By housing where AI happens and making these complicated processes easier for customers, Amazon is not only a big user of AI but also a big enabler of AI usage in the economy at large.
Another clear leader in AI is NVIDIA (NASDAQ:NVDA), the industry leader in graphics processing units (GPUs), which have traditionally been used in processing high-end graphics for video games and other visual applications.
As it turns out, GPUs are extremely well suited to the parallel processing needs of AI applications. Seeing this fact early on, NVIDIA, under CEO Jensen Huang, developed its CUDA software platform, upon which data scientists can program GPUs to process all kinds of data in addition to graphics. That combination of software and hardware expertise, along with its first-mover advantage in GPUs for AI, has given NVIDIA a big competitive advantage over would-be rivals in data centers.
Though NVIDIA is still coming out of this year's semiconductor downturn, its data center segment grew by 10.8% quarter over quarter, as spending in that segment has appeared to resume. NVIDIA's revenue and earnings, while still below that of a year ago, came in ahead of expectations.
On the third-quarter conference call with analysts, Huang also discussed some exciting growth drivers for NVIDIA, which has now adapted its new T4 data center GPUs not only for machine learning but now also for inference, specifically in speech training algorithms.
With the need to process massive data sets and execute quick, instantaneous inference, NVIDIA GPUs will need to be deployed in large numbers in the future, and NVIDIA's formidable moat makes it an undisputed leader in the space.
Speaking of processing, all of the data needed for training and inference requires huge amounts of storage and memory. Though there are a few names within this industry, the company with the most comprehensive portfolio and interesting prospects is Micron (NASDAQ:MU).
Micron is one of three leading producers of dynamic random access memory (DRAM), which feeds data to a processor, and one of six producers of NAND flash, one of the two main storage technologies. In addition, Micron is one of only two companies to produce a new kind of memory called 3D Xpoint, which is similar to NAND flash but much faster -- though more expensive.

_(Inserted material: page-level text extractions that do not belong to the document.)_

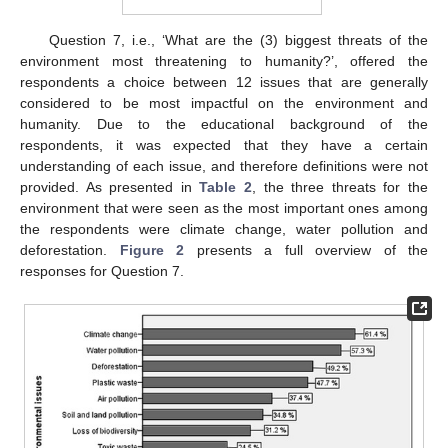
Question 7, i.e., ‘What are the (3) biggest threats of the
environment most threatening to humanity?’, offered the
respondents a choice between 12 issues that are generally
considered to be most impactful on the environment and
humanity. Due to the educational background of the
respondents, it was expected that they have a certain
understanding of each issue, and therefore definitions were not
provided. As presented in
Table 2
, the three threats for the
environment that were seen as the most important ones among
the respondents were climate change, water pollution and
deforestation.
Figure 2
presents a full overview of the
responses for Question 7.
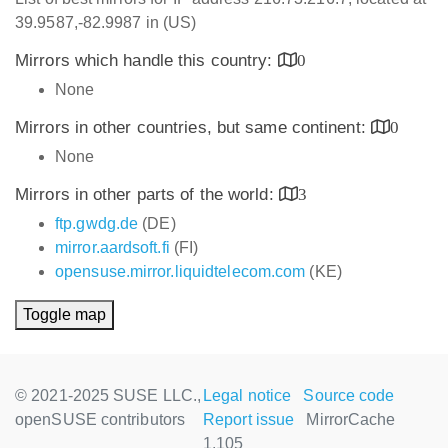
39.9587,-82.9987 in (US)
Mirrors which handle this country:
0
None
Mirrors in other countries, but same continent:
0
None
Mirrors in other parts of the world:
3
ftp.gwdg.de
(DE)
mirror.aardsoft.fi
(FI)
opensuse.mirror.liquidtelecom.com
(KE)
Toggle map
© 2021-2025 SUSE LLC.,
Legal notice
Source code
openSUSE contributors
Report issue
MirrorCache
1.105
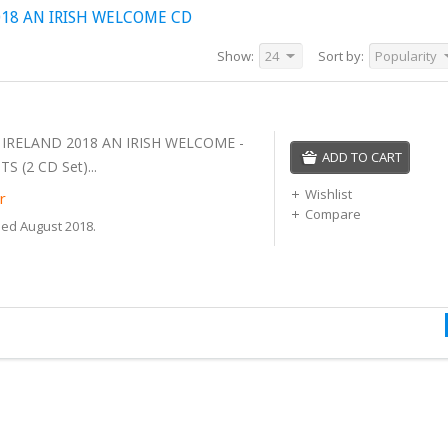
18 AN IRISH WELCOME CD
Show:
24
Sort by:
Popularity
 IRELAND 2018 AN IRISH WELCOME -
ADD TO CART
S (2 CD Set)...
Wishlist
r
Compare
sed August 2018.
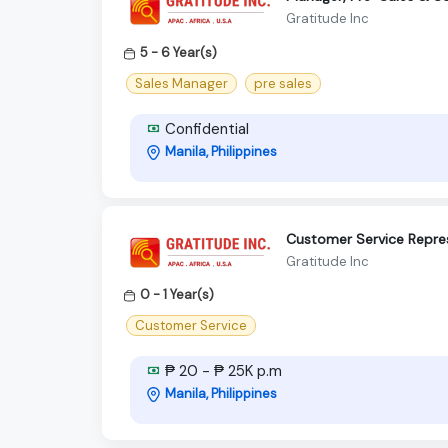
Gratitude Inc
5 - 6 Year(s)
Sales Manager
pre sales
Confidential
Manila, Philippines
Customer Service Repre
Gratitude Inc
0 - 1 Year(s)
Customer Service
₱ 20 - ₱ 25K p.m
Manila, Philippines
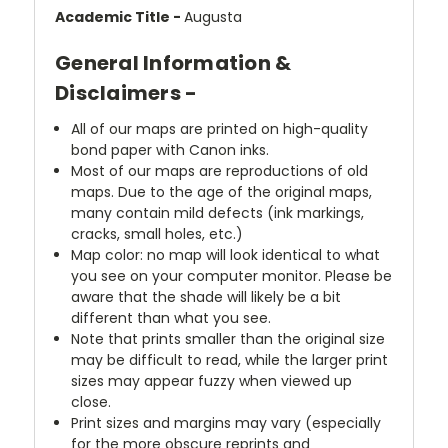
Academic Title -
Augusta
General Information &
Disclaimers -
All of our maps are printed on high-quality
bond paper with Canon inks.
Most of our maps are reproductions of old
maps. Due to the age of the original maps,
many contain mild defects (ink markings,
cracks, small holes, etc.)
Map color: no map will look identical to what
you see on your computer monitor. Please be
aware that the shade will likely be a bit
different than what you see.
Note that prints smaller than the original size
may be difficult to read, while the larger print
sizes may appear fuzzy when viewed up
close.
Print sizes and margins may vary (especially
for the more obscure reprints and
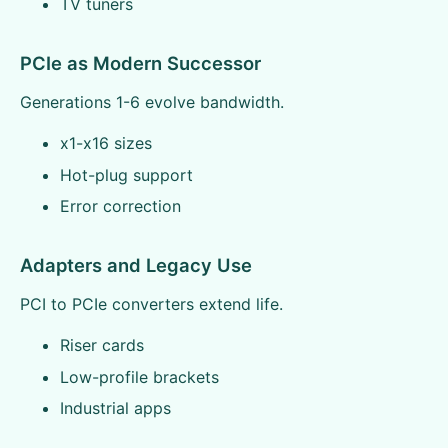
TV tuners
PCIe as Modern Successor
Generations 1-6 evolve bandwidth.
x1-x16 sizes
Hot-plug support
Error correction
Adapters and Legacy Use
PCI to PCIe converters extend life.
Riser cards
Low-profile brackets
Industrial apps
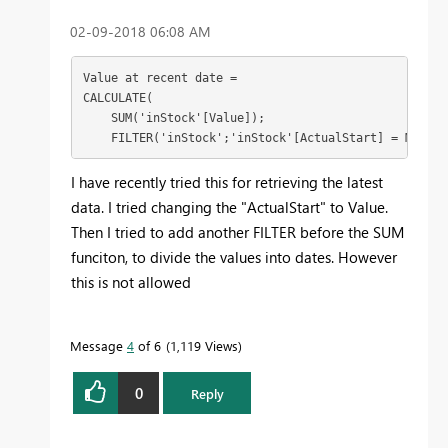
‎02-09-2018
06:08 AM
Value at recent date = 

CALCULATE(

    SUM('inStock'[Value]);

    FILTER('inStock';'inStock'[ActualStart] = MAX('i
I have recently tried this for retrieving the latest
data. I tried changing the "ActualStart" to Value.
Then I tried to add another FILTER before the SUM
funciton, to divide the values into dates. However
this is not allowed
Message
4
of 6
1,119 Views
0
Reply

Micron just unveiled its first 3D Xpoint solid-state drive in October, and while this new memory won't move the needle versus its other divisions for some time, it could differentiate Micron from others, as the only company to have all three technologies.
AI, along with other new tech applications like 5G communications, will cause a boom in memory demand in the years ahead. Demand for DRAM is expected to grow near 20% on an annual basis, and demand for NAND flash is forecast to compound at a low 30% rate over the long term. While the memory industry is notoriously cyclical, and supply and demand can get out of balance at times, in the long run, demand for Micron's products should be there.
Besides producing memory chips, Micron has recently invested directly in the AI space itself. Last year, the company dedicated $100 million to funding early-stage AI start-ups, and in October the company acquired FWDNXT, a developer of software and hardware accelerators that speed up AI processes. Micron is now experimenting bringing FWDNXT's computing functions into the memory chip, which could pave the future of edge computing applications.
With its comprehensive memory portfolio and cheap valuation, Micron is another solid, if volatile, cornerstone of any AI portfolio.